Substitute "town" for "city" throughout the data below, and write the data out again with nothing else changed. Leave the pictures out of your answer.

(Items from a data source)
— start —

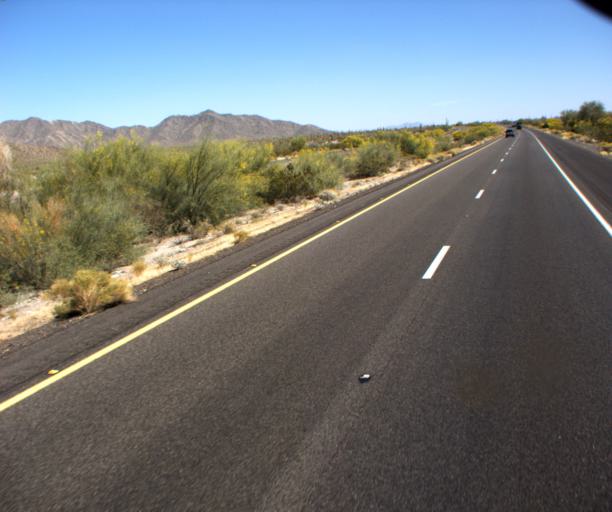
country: US
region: Arizona
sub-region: Maricopa County
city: Gila Bend
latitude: 32.8760
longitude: -112.4477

— end —

**Complete answer**:
country: US
region: Arizona
sub-region: Maricopa County
town: Gila Bend
latitude: 32.8760
longitude: -112.4477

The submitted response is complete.